• **TASK REQUIREMENTS**
(1) According to the eggnog article, when does Fischetti's lab usually make its eggnog?
(2) Reproduce word for word the passage of the eggnog article starting at "What could be" and ending at "call it science.".
(3) Using the eggnog article, explain why store-bought eggs rarely have salmonella on their shells.

What could be more festive than a dozen raw eggs, a quart of rum and a pint of bourbon getting friendly in a pot in the fridge for six weeks?
Conventional wisdom would suggest eggnog should bring about a spike in salmonella cases every December, but it doesn't happen. Call it a holiday miracle -- or just call it science.
"Actually, it happens very, very, very, very infrequently," said Dr. William Schaffner, chair of preventive medicine at Vanderbilt University Medical Center in Nashville, Tenn. "We do not record an increase in salmonellosis due to eggnog. Otherwise, there would be a CDC health advisory."
Unlike raw chicken, store-bought eggs rarely have salmonella on their shells because they are cleaned before they're packaged, Schaffner said. On the rare occasion that the salmonella bacteria enters an egg, it's likely one of the 800 salmonella species that needs to be present in large quantities to make someone sick. (On the other hand, up to 20 percent of store-bought chicken contains salmonella, and they have a lot more diarrhea-causing bacteria than eggs do, Schaffner said.)
At Rockefeller University, the Laboratory of Bacterial Pathogenesis and Immunology has been making a raw-eggs-and-alcohol eggnog for at least 60 years. It calls for leaving the egg, sugar, cream, spices and alcohol mixture in the fridge for about six weeks. Yes, really.
"I've been here almost 50 years, and we've made it every year," said professor and lab head Vincent Fischetti. "We usually make it about a week or so before Thanksgiving, sip it to cheer Thanksgiving, and finish it at the Christmas party."
The recipe comes from Dr. Rebecca Lancefield, a microbiologist who was born in 1895, and Fischetti says it may have been a recipe from her family. Although the original recipe calls for leaving the mixture in the refrigerator at least overnight, it says it will be "better" after three or four weeks. Fischetti said the added time makes it smoother.
A few years ago, Fischetti's lab made an extra batch – for the sake of science – spiked with an extra ingredient: salmonella. Within the first five days of sitting in the cold with the alcohol, the batch still tested positive for salmonella, but it was sterile not long after, Fischetti said. They even tried to culture the aged eggnog on a petri dish, but no bacteria would grow on it.
"There's enough alcohol in there to kill a horse," he said, laughing. "It's a standard recipe. We're not spiking it any more than it should be."
Indeed, raw eggs and alcohol are a long-standing winter tradition, said Dale DeGroff, the legendary bartender made famous for his gourmet cocktails at New York's Rainbow Room during the 1980s
"Nogs go back to merry old England," DeGroff said. "The idea of mixing egg with beer or rum and spices is a very old world thing."
Although the original varieties were hot drinks involving beer and raw eggs, chilled eggnog became popular in Baltimore in the mid-19th century, DeGroff said. In New York, Tom and Jerrys were popular egg drinks that involved making a "batter" of raw eggs, ground clove, cinnamon, nutmeg, rum and cream, DeGroff said. The batter then went into a big crockery bowl over ice, and when someone ordered the drink, the bartenders would dollop a tablespoon of batter into a mug and add brandy, hot water and milk.
In the 1950s, Degroff's Uncle Angelo submitted his homemade eggnog recipe to a Four Roses Whiskey contest and won. The six-egg recipe appeared on whiskey bottles for years, he said.

[Saved entries]
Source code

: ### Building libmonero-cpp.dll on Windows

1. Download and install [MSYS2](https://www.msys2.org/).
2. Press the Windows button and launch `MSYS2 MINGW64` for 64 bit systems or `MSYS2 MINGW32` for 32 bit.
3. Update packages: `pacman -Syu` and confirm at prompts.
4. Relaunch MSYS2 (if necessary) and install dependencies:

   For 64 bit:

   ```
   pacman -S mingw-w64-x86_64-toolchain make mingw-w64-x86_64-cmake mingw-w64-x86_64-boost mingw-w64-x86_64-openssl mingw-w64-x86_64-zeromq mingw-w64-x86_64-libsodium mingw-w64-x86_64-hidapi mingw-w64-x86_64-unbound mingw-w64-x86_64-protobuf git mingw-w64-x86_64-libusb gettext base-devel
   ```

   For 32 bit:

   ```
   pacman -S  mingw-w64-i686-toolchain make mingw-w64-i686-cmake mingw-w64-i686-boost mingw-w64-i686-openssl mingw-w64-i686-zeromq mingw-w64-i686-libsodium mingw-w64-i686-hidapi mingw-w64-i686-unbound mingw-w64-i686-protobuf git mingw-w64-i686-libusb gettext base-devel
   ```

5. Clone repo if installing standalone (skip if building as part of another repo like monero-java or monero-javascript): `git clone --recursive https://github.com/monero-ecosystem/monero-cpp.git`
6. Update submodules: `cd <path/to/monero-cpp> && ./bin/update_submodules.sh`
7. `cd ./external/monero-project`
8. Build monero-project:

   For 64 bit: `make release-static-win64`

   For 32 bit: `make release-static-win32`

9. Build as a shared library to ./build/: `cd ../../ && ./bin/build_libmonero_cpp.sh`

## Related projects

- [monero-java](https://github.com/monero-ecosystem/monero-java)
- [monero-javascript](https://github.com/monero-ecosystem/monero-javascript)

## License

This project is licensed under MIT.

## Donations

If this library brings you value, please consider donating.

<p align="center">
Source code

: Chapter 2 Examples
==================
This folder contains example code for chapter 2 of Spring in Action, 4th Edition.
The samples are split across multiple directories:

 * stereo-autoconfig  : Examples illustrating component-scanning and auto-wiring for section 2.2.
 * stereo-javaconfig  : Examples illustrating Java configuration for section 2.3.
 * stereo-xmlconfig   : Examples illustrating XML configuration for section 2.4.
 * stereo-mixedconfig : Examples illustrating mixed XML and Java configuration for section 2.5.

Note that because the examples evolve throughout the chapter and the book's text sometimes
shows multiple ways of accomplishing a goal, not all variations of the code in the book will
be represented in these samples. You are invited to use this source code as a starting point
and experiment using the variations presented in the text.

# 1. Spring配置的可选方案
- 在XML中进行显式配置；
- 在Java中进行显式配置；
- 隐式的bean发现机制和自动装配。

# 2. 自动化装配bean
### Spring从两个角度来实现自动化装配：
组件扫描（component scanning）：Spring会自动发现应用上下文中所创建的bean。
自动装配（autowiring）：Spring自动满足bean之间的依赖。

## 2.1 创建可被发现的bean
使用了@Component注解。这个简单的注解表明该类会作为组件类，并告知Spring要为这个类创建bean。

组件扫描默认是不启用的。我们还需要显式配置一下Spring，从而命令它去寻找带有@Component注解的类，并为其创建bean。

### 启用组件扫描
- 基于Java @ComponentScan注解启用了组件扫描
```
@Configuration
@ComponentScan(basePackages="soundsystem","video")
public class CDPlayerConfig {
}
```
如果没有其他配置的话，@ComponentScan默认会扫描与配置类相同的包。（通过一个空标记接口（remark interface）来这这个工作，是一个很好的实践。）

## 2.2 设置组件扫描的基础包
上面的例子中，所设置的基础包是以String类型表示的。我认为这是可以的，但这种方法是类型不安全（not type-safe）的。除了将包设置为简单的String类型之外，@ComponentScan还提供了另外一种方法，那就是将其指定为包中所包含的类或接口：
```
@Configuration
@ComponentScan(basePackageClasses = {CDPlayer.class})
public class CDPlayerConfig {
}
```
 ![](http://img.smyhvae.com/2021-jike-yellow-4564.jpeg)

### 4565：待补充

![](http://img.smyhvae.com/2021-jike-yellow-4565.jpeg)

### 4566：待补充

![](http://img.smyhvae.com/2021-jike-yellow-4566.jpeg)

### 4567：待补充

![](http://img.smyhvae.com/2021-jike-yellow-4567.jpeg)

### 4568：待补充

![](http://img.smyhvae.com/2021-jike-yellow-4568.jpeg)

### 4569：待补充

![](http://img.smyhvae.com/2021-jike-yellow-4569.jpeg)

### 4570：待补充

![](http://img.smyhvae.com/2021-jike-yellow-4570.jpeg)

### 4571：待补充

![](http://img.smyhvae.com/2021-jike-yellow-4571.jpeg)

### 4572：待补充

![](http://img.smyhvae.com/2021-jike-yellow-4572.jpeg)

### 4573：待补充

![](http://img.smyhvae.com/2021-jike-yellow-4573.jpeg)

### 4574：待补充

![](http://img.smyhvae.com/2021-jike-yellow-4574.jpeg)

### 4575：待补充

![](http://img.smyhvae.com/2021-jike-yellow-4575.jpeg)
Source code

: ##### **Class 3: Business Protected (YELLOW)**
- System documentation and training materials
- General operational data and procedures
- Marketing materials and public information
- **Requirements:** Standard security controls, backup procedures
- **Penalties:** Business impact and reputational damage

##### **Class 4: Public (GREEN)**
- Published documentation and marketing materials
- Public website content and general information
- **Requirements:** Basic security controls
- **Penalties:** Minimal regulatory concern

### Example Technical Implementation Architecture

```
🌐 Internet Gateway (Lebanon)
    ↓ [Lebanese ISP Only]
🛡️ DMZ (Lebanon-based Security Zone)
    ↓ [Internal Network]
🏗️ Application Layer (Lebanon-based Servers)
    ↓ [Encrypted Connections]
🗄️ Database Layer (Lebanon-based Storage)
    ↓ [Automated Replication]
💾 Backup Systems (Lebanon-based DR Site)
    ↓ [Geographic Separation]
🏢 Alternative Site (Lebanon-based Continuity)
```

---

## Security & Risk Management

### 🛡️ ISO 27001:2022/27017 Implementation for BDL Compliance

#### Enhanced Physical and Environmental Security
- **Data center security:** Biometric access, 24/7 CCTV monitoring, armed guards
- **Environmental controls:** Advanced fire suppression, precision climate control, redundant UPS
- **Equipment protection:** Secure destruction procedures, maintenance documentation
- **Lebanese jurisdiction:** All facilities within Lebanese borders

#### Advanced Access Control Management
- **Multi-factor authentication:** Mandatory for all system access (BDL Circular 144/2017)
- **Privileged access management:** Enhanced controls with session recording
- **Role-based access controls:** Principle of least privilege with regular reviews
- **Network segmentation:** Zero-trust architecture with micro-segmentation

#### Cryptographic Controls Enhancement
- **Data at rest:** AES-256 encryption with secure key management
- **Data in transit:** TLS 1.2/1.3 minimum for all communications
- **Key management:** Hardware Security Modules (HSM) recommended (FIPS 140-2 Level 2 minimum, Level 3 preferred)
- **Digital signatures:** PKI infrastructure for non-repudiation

• **ANSWERS TO THE TASKS**
(1) They usually make it about a week or so before Thanksgiving.

(2)
What could be more festive than a dozen raw eggs, a quart of rum and a pint of bourbon getting friendly in a pot in the fridge for six weeks?
Conventional wisdom would suggest eggnog should bring about a spike in salmonella cases every December, but it doesn't happen. Call it a holiday miracle -- or just call it science.

(3) Store-bought eggs rarely have salmonella on their shells because they are cleaned before they are packaged.